An exact restatement of the data is required, with the images omitted.

*** Opening of RECORDED INFORMATION ***

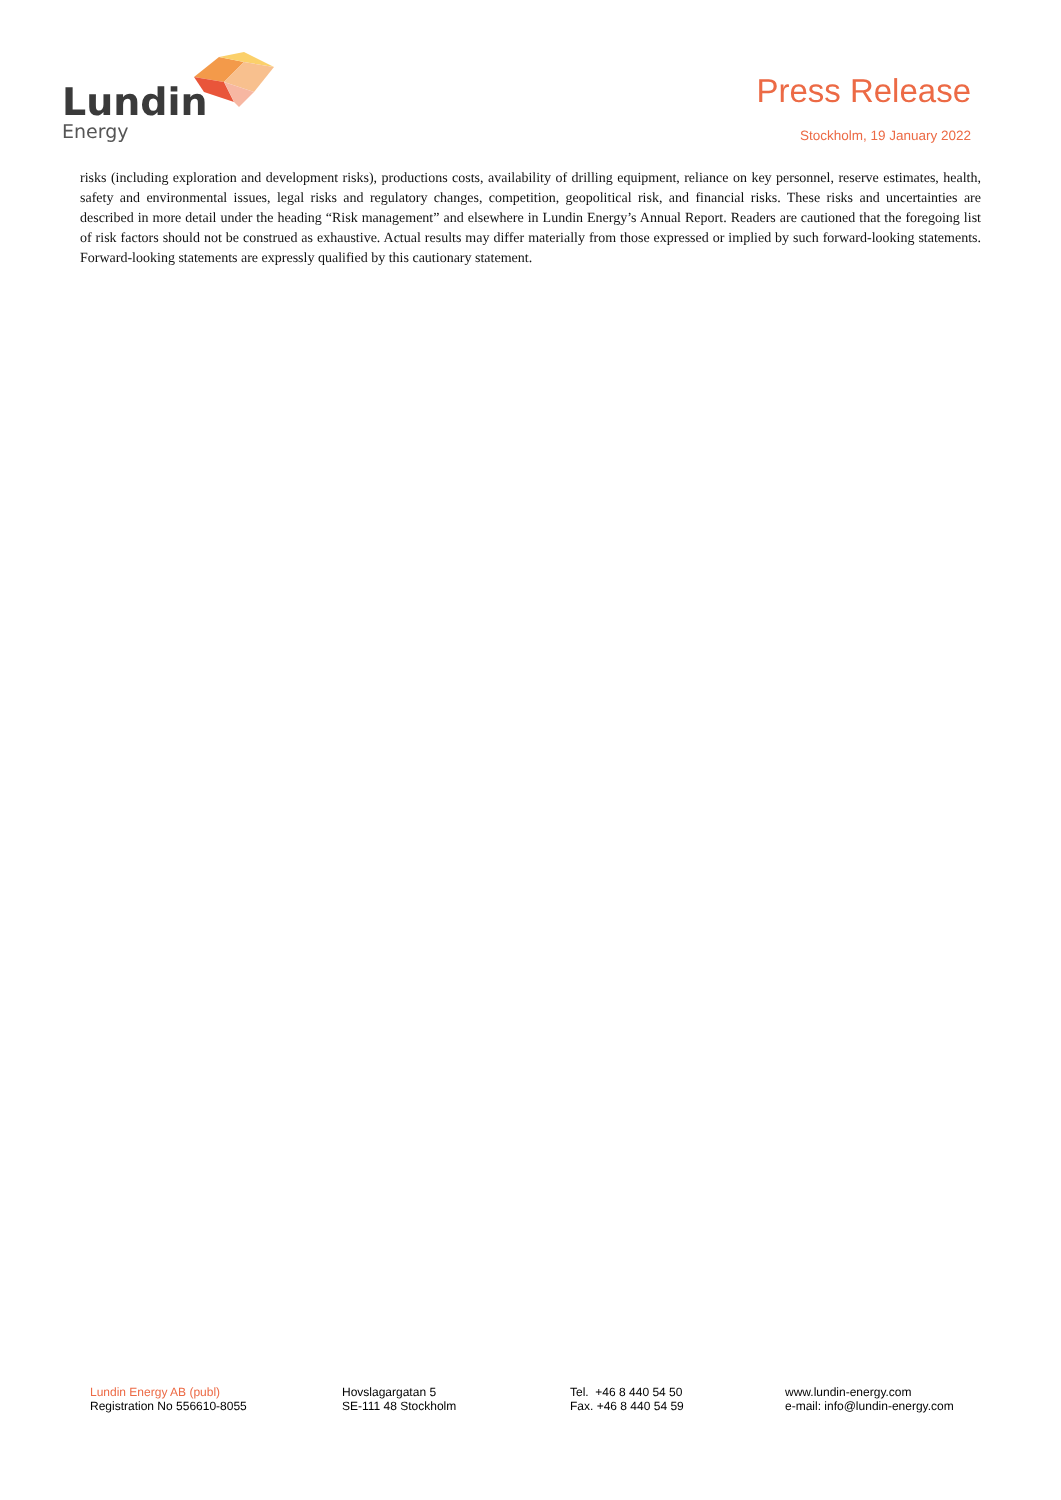Lundin
Energy
Press Release
Stockholm, 19 January 2022
risks (including exploration and development risks), productions costs, availability of drilling equipment, reliance on key personnel, reserve estimates, health, safety and environmental issues, legal risks and regulatory changes, competition, geopolitical risk, and financial risks. These risks and uncertainties are described in more detail under the heading “Risk management” and elsewhere in Lundin Energy’s Annual Report. Readers are cautioned that the foregoing list of risk factors should not be construed as exhaustive. Actual results may differ materially from those expressed or implied by such forward-looking statements. Forward-looking statements are expressly qualified by this cautionary statement.
Lundin Energy AB (publ)
Registration No 556610-8055
Hovslagargatan 5
SE-111 48 Stockholm
Tel. +46 8 440 54 50
Fax. +46 8 440 54 59
www.lundin-energy.com
e-mail: info@lundin-energy.com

*** Close of RECORDED INFORMATION ***

** RESULT **
Lundin
Energy
Press Release
Stockholm, 19 January 2022
risks (including exploration and development risks), productions costs, availability of drilling equipment, reliance on key personnel, reserve estimates, health, safety and environmental issues, legal risks and regulatory changes, competition, geopolitical risk, and financial risks. These risks and uncertainties are described in more detail under the heading “Risk management” and elsewhere in Lundin Energy’s Annual Report. Readers are cautioned that the foregoing list of risk factors should not be construed as exhaustive. Actual results may differ materially from those expressed or implied by such forward-looking statements. Forward-looking statements are expressly qualified by this cautionary statement.
Lundin Energy AB (publ)
Registration No 556610-8055
Hovslagargatan 5
SE-111 48 Stockholm
Tel. +46 8 440 54 50
Fax. +46 8 440 54 59
www.lundin-energy.com
e-mail: info@lundin-energy.com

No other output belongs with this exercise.